Crise no Brasil 2018 : setor de turismo fecha 16,5 mil postos de trabalho em dois meses

Crise no Brasil 2018 : setor de turismo fecha postos de trabalho

Crise no Brasil 2018

No bimestre maio/junho, foram fechados 16,5 mil postos, segundo a CNC

O setor de turismo no Brasil fechou no mês de junho/18 com 7.743 postos de trabalho, elevando para 16,5 mil os postos fechados desde maio, quando haviam sido extintos 8.754. As informações constam do estudo Empregabilidade no Turismo, produzido pela Confederação Nacional do Comércio de Bens, Serviços e Turismo (CNC), com base em dados do Cadastro Geral de Empregados e Desempregados (Caged), do Ministério do Trabalho e Emprego.

“Os serviços ligados ao turismo continuaram amargando prejuízos, uma vez que se manteve a tendência do desemprego do mês anterior. Em maio, o número de desempregados foi um pouco maior, atingindo 8.754 trabalhadores. Nesses dois meses, o desemprego acumulou 16,5 mil pessoas, reflexo do tamanho do ajuste de diminuição de custos que as empresas realizaram em decorrência do tamanho das perdas nos negócios do setor no período”, avaliou a entidade.

Os números divulgados pela CNC indicam que o resultado entre admissões e demissões no primeiro semestre do ano fechou negativo em 11.689. O número, no entanto, é menor do que o verificado no mesmo período do ano passado, quando o saldo entre admissões e demissões ficou negativo em 13.061 postos.

Recuperação
A CNC avalia que a recuperação da empregabilidade no turismo vai depender do otimismo dos próprios consumidores para com a situação do país.

Para o economista da CNC Antonio Everton, enquanto esse otimismo não ocorrer, “o emprego no turismo continuará sofrendo as oscilações [decorrentes] da conjuntura econômica, retrato do desempenho das empresas do setor”.

A avaliação do economista é de que, mais do que somente o otimismo dos consumidores quanto às perspectivas do mercado de trabalho, à estabilidade dos preços e à folga para gastos novos nos orçamentos, aliado à capacidade de a economia voltar a crescer também serão fundamentais para a recuperação dos empregos do setor.

Estados
Ao analisar a retração de postos de trabalho, a CNC concluiu que o desemprego atingiu de maio para junho todas as regiões do país, com destaque para o Sul, com menos 2.049 postos de trabalho e o Sudeste, com menos 3.853.

Por força do desequilíbrio fiscal e das dificuldades empresariais inerentes à repercussão do aumento da violência, o desemprego prevaleceu no Rio de Janeiro (-2.244), seguido de São Paulo (-1.456).

Nos sete estados que compõem as duas áreas, o Espírito Santo foi a exceção, onde o emprego cresceu com pouca expressão, com apenas mais 10 pessoas.

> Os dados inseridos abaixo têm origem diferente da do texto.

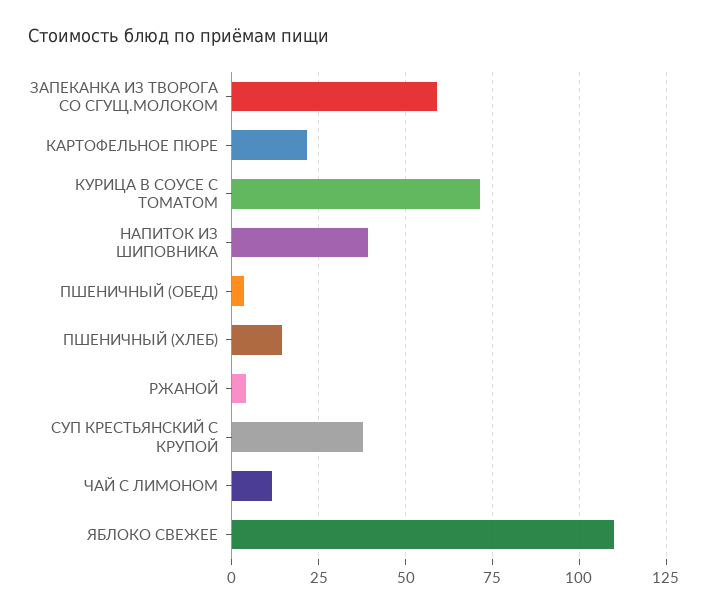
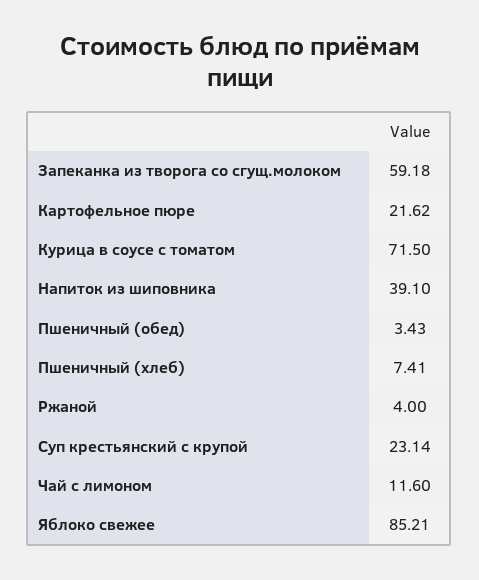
  {
    "ЗАПЕКАНКА ИЗ ТВОРОГА СО СГУЩ.МОЛОКОМ": 59.18,
    "КАРТОФЕЛЬНОЕ ПЮРЕ": 21.62,
    "КУРИЦА В СОУСЕ С ТОМАТОМ": 71.5,
    "НАПИТОК ИЗ ШИПОВНИКА": 39.1,
    "ПШЕНИЧНЫЙ (ОБЕД)": 3.43,
-   "ПШЕНИЧНЫЙ (ХЛЕБ)": 15,
+   "ПШЕНИЧНЫЙ (ХЛЕБ)": 7.41,
    "РЖАНОЙ": 4,
-   "СУП КРЕСТЬЯНСКИЙ С КРУПОЙ": 37.5,
+   "СУП КРЕСТЬЯНСКИЙ С КРУПОЙ": 23.14,
    "ЧАЙ С ЛИМОНОМ": 11.6,
-   "ЯБЛОКО СВЕЖЕЕ": 110
+   "ЯБЛОКО СВЕЖЕЕ": 85.21
  }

Em junho, poucos estados registraram superávit na conta emprego no turismo: Amazonas (152), Maranhão (53), Mato Grosso (33) e Goiás (67). O Ceará ficou em primeiro (479). “Ajudam a explicar: o clima, as condições naturais e os efeitos benéficos do investimento, tanto privado quanto público.

Setores
Quando a análise se dá por setores, o levantamento mostra um movimento atípico em relação à empregabilidade nos diversos segmentos, com hospedagem e alimentação impulsionando o desemprego, fechando 6.269 postos de trabalho.

Os agentes de viagens fecharam junho com abertura de 71 postos de trabalho; cultura e lazer, 49; locadoras de veículos, 33; empresas aéreas de transporte de passageiros, 305; e ferrovias, mais 111.

Primeiro semestre
Os dados do estudo Empregabilidade no Turismo indicam que de janeiro a junho deste ano foram fechados 11.689 postos de trabalho no setor turístico do país.

Quando analisados por estados, no entanto, eles indicam que São Paulo fechou os primeiros seis meses do ano gerando 7.656 mil postos de trabalho. Em contraposição, o Rio de Janeiro foi o estado que mais cortou emprego no setor, 6.968.

O mesmo fenômeno se repetiu em 12 meses, quando se compara junho de 2018 com junho de 2017, São Paulo foi o local onde o nível de emprego mais avançou, enquanto as empresas turísticas localizadas no Rio de Janeiro foram as mais afetadas pela queda das vendas.

O estudo lembra que somente neste ano o dólar subiu pouco mais de 18%, atrapalhando as escolhas das famílias ao onerar o custo das viagens internacionais. “O consumidor nacional revelou-se cauteloso em virtude da baixa confiança com relação à economia. Além disso, a retração do mercado de trabalho junto com a alta da inflação e a baixa confiança para o consumo desaceleraram as vendas das atividades do setor”, disse o economista Antonio Everton.